Expression shifting from annoyance to skeptical amusement, James laid his cards face down and leaned back in his chair. "What manner of wager did you have in mind?" he asked, voice dry.

"How about a forfeit?" Jack suggested, with what James felt to be an unnecessary and entirely spurious air of innocence.

James snorted. "You are disingenuous, rogue," he growled. "Why would I wager with you? You will cheat..."

Jack's eyes widened in soulful reproach and his hand flew to his breast.

"You will cheat," James repeated inexorably, "and I shall lose." He sighed and picked up his glass. "No more of this farce, I pray you. What do you want?"

"Tell me a story," Jack replied without hesitation. James choked on a mouthful of rum.

"What did you say?" he gasped, coughing.

"Tell me a story," Jack repeated. "To beguile the tedium, so to speak. What else have we to do until the trades begin to blow?" He put his feet upon the table, tilted his chair back on two legs and waited, grinning.

"You want me to tell you a story?" James exclaimed. "Surely you are not in earnest!"

"Of course I am," Jack nodded happily.

"But, what sort of story?"

Jack pretended to consider. "Well," he said at last, "you could tell me how Mister Gibbs came to part company with your precious Navy.
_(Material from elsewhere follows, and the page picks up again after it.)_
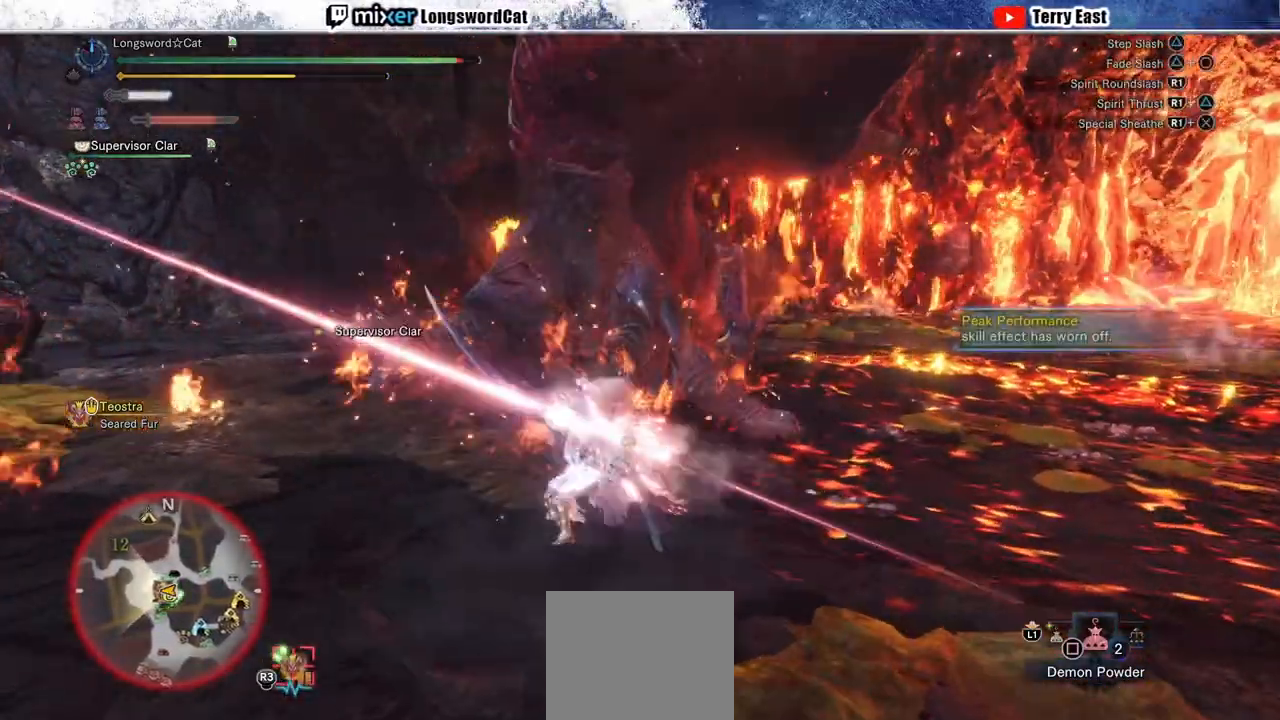
{"buttons": ["R1"], "left_stick": "up", "right_stick": "center", "events": [[67, "R1", "up"], [133, "R1", "down"], [233, "L1", "down"], [250, "R1", "up"], [283, "R1", "down"], [350, "L1", "up"]]}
Josh's version of events is not what you'd call trustworthy, if you see what I mean. But," he fixed his eyes on James and grinned wider than ever, "I'd rather hear about you."

"Me?" James replied, wary and not a little astonished. "What about me?"

"Why you chose the Navy and not the Church, for one thing," Jack grinned. "Surely you didn't think I'd forgotten?"

"Ah," James said, "that." The crew had asked him 'why the Navy?', his second night aboard the Pearl, and he had told them he'd been given the choice—which was not, perhaps, strictly true, but close enough to serve, under the circumstances.

"Yes, that," Jack replied. "You'd've made a redoubtable parson, James," he added, chuckling as Norrington glared at him, "the terror of every small boy in the Sunday school, I am certain. So, why the Navy?"

James thought a moment. It was an absurd request; he would feel ridiculous talking so about himself, but he knew Jack; the subject would never be closed until he gave in. Still, he would do what he might to turn this situation to his advantage. He looked up.

"I will tell you," he said, "on one condition."

Jack smirked. "And that is?"

"That you return the favour," James replied. "You gave me your word, if you recall, before Pig Island."

Jack's face tightened with what might have been anger, or, James thought, chagrin.

"Curse your good memory," he grumbled, drinking deep.

James snorted again. "I might say the same, Jack." He waited a moment. "Well?"

"Oh, very well," Jack muttered, scowling into his rum. "Get on with it. And mind," he added, as James opened his mouth, "start at the beginning. I want the full tale, if you please."

 

***

 

James sat for a few moments, collecting his thoughts, and then began to speak. "My family are from Derbyshire and it was there that I grew up, near Ashbourne. In my fifteenth year, I joined... What is it?" This to Jack, who was shaking his head.

"A full tale, James," Jack repeated. "Who are your parents? Your sisters and brothers? Indulge me with the details. Who taught young Jamie his letters?"

"I was never," James snapped, his brow thunderous "called Jamie, I thank you. A repellent nickname."

Jack grinned at him, unrepentant. "Your parents?" he prompted, sipping his rum.

"Sir Thomas Norrington was my father," James replied, with exaggerated patience. "My mother is a Finchley."

"The Somersetshire family?" Jack interjected. James stared at him; how did Jack know that?

"Yes," he nodded. "Daughter of the tenth Earl of..."

"Wenham," Jack finished for him. "Good blood there. But I see where you get your stubbornness. Your grandfather was..."

James smacked the table with the flat of his hand, so hard that the stopper jingled in the rum decanter and Jack jumped. "Enough," he said. "If you know all this already—although Heaven knows how you found it out—then there is no point in continuing my story, is there?"

Jack shook his head and laughed. "Upon my word, James," he replied, "I knew naught until this moment." James raised an eyebrow and Jack lifted his hands in a placating gesture. "It was a lucky guess; that is all. Finchley is an uncommon name; from there the rest was simple." He sat up and reached for the rum. "Wenham was a fierce old bird," he added. "Gave me no end of trouble when I robbed his coach outside Oxford that time."

"You robbed..." James opened and closed his mouth several times, dumbfounded. "Tell."

"All in good time," Jack replied blandly. "I interrupted you. Please, continue."

After a short, charged silence, James continued. "Very well. I am the fourth of five children. Charles inherited when our father died, fever took Mary the year before I was born, David entered the diplomatic service and my younger sister Anne married a county gentleman and lives in Alton. There. Will that suffice?"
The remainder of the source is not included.